[Saved data entries]
+ + + + + + +

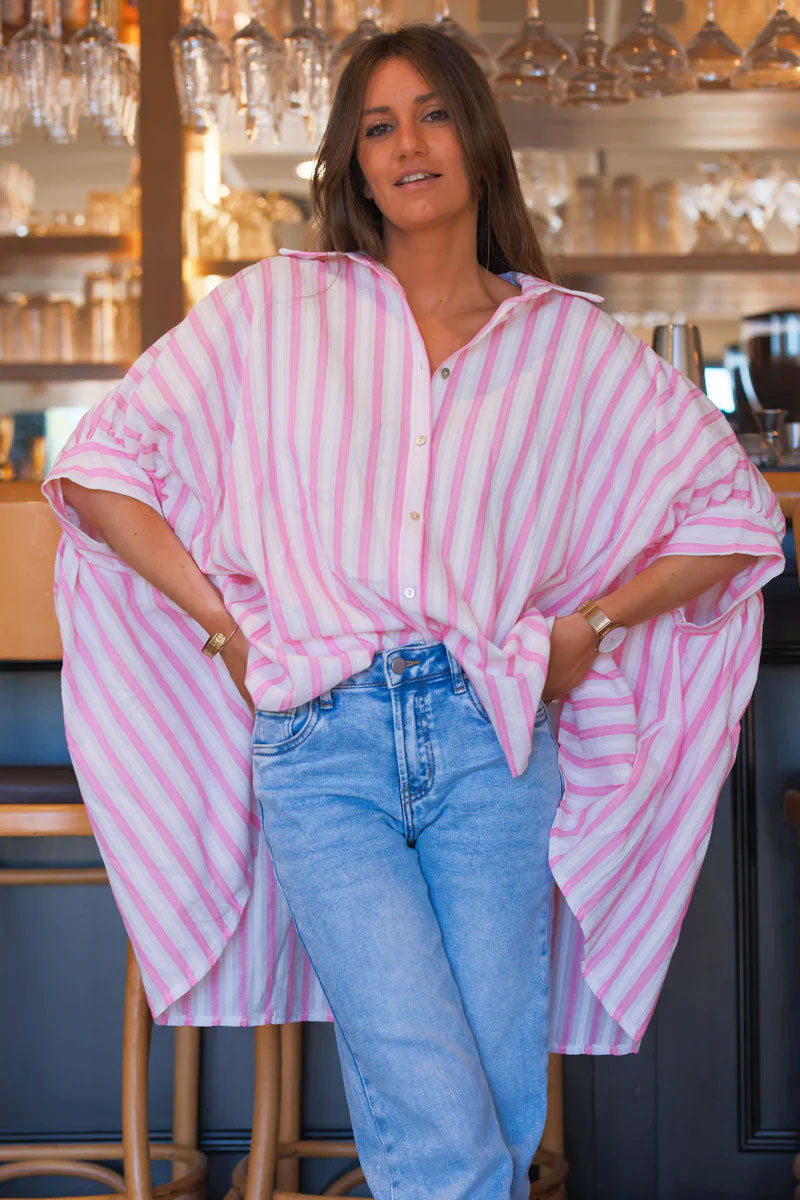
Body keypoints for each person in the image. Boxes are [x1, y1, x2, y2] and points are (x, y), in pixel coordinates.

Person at [43, 22, 784, 1200]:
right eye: (376, 126)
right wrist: (224, 624)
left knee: (485, 1089)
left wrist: (585, 628)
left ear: (477, 141)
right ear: (350, 164)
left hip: (491, 741)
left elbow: (732, 514)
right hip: (319, 743)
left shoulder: (568, 346)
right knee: (431, 1089)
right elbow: (100, 468)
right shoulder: (275, 310)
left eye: (431, 113)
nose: (406, 144)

+ + + + + + +

**TO DO:** Repeat, exactly and in full, all records above, but include no pictures.

**OUTPUT BELOW:**
Body keypoints for each person in the image. Boxes are [x1, y1, x2, y2] and points are (x, y), in pixel coordinates.

Person at [43, 22, 784, 1200]:
right eye: (376, 126)
right wrist: (224, 624)
left knee: (485, 1089)
left wrist: (585, 628)
left ear: (477, 141)
right ear: (350, 164)
left hip: (491, 741)
left elbow: (732, 514)
right hip: (319, 743)
left shoulder: (568, 346)
right knee: (431, 1089)
right elbow: (100, 468)
right shoulder: (275, 310)
left eye: (431, 113)
nose: (406, 144)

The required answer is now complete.